Constatant que la SCI Saint Léonard avait consenti un bail portant sur un ensemble immobilier à usage commercial prévoyant que le bailleur, en fin de bail, conserverait sans indemnité « tous embellissements, améliorations et installations faits par la partie preneuse  » et que le locataire avait fait exécuter sur l’immeuble loué des travaux, le Conseil d’Etat confirme l’analyse de la Cour administrative d’appel de Nantes, selon laquelle la société Hathor, en sa qualité d’usufruitière des parts de la SCI Saint Léonard, était imposable, au titre du complément de loyer né de la remise gratuite de ces travaux à la résiliation du bail, à proportion de ses droits dans la SCI bailleresse. 

Vient ensuite la question du montant du profit à retenir au niveau du bailleur (i.e. la SCI).

Deux modes de détermination du profit auraient pu être envisagés :

  • soit ce profit correspond au coût de revient de ces aménagements ou constructions (approche « coût chez le preneur ») ;
  • soit ce profit correspond au surcroît que ces éléments confèrent à la valeur vénale de l’immeuble (approche « profit chez le bailleur »). 

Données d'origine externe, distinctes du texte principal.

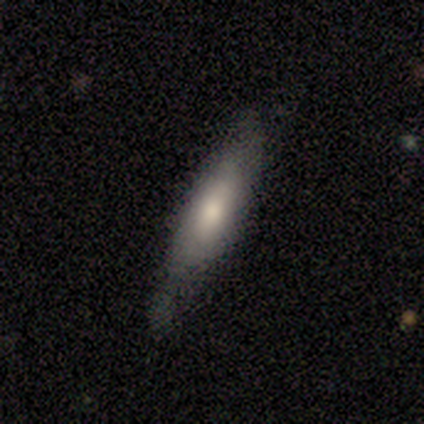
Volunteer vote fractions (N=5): A smooth galaxy with no disk features (80%) that is cigar-shaped (75%).

Vote fractions:
- Smooth or featured? smooth: 80% / featured or disk: 20% / star or artifact: 0%
- How rounded? cigar-shaped: 75% / in between: 25% / round: 0%
- Merging? none: 100% / minor disturbance: 0% / major disturbance: 0% / merger: 0%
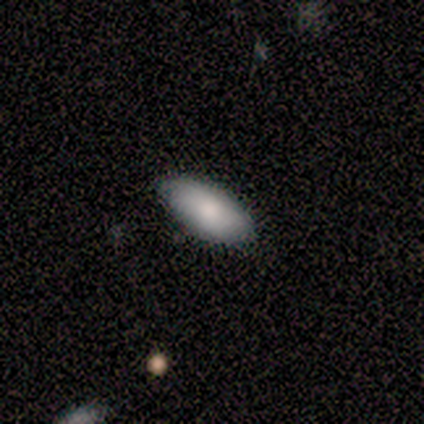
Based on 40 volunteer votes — Smooth or featured: smooth — 90% (featured or disk — 10%)
How rounded: in between — 92% (cigar-shaped — 6%)
Merging: none — 65% (minor disturbance — 2%)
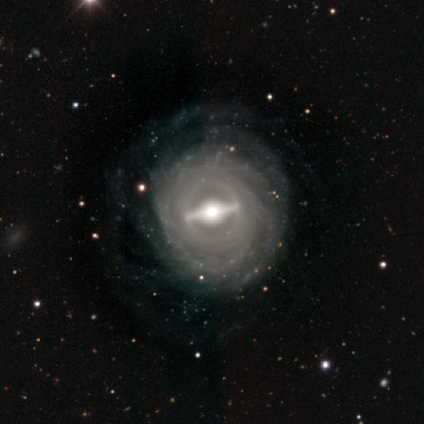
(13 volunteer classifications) Smooth or featured? featured or disk (85%)
Edge-on disk? no (82%)
Bar? strong (89%)
Spiral arms? yes (78%)
Spiral winding? tight (100%)
Spiral arm count? can't tell (86%)
Bulge size? large (78%)
Merging? none (67%)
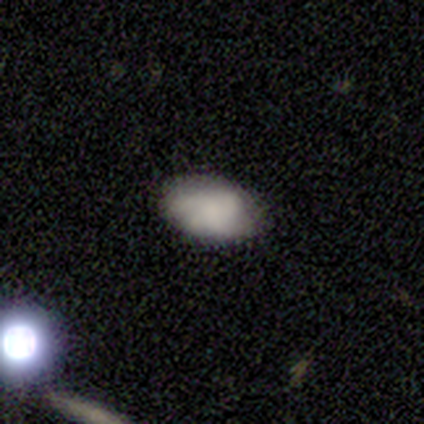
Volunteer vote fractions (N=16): Overall: smooth (69%). How rounded: in between (91%). Merging: none (100%).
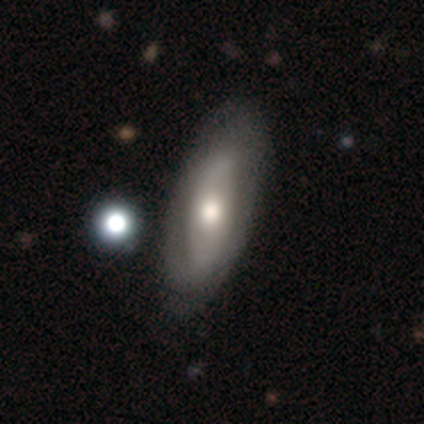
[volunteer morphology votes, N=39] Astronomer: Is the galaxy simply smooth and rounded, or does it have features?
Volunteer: featured or disk — 59%.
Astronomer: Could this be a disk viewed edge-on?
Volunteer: no — 65%.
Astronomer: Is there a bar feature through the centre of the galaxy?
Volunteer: no — 67%.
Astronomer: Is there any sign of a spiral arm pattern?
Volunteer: no — 53% (runner-up: yes, 47%).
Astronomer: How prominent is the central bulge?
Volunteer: moderate — 67%.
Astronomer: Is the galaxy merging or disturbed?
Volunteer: none — 72%.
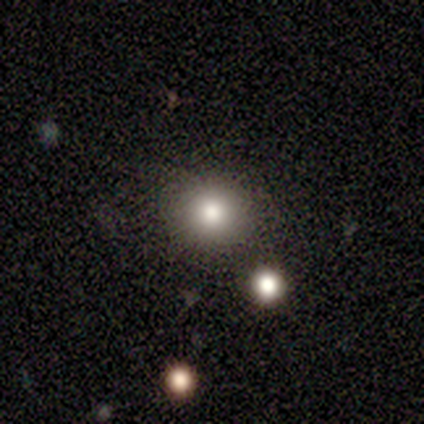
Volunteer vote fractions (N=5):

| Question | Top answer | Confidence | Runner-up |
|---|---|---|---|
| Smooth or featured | smooth | 60% | star or artifact (40%) |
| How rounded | round | 100% | — |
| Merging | none | 100% | — |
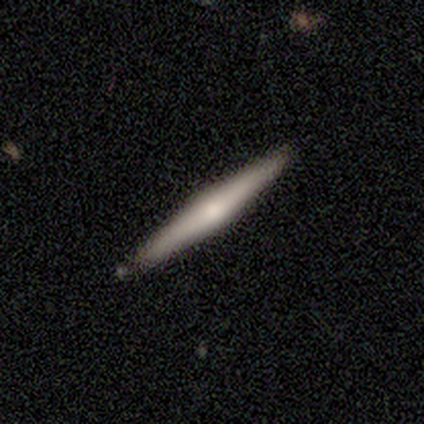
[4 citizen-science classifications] A featured or disk galaxy (75%) viewed edge-on (100%) with a rounded central bulge (100%). Merging: none (100%).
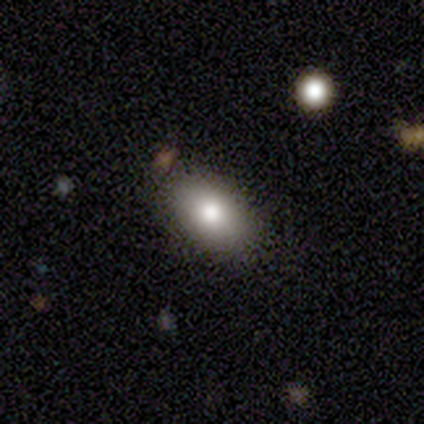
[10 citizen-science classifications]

Le Conseil d’Etat a tranché en retenant la seconde méthode. Ainsi, pour évaluer le complément de loyer imposable, il convient d’apprécier si la réalisation de ces travaux confère au bien un surcroît de valeur vénale à la fin du bail. La solution apparaît logique et doit être saluée. En effet, le coût de revient au niveau du preneur peut dans certains cas être sans aucun rapport avec le profit que le bailleur est susceptible d’en retirer. Or c’est bien ce profit qu’il convient d’imposer.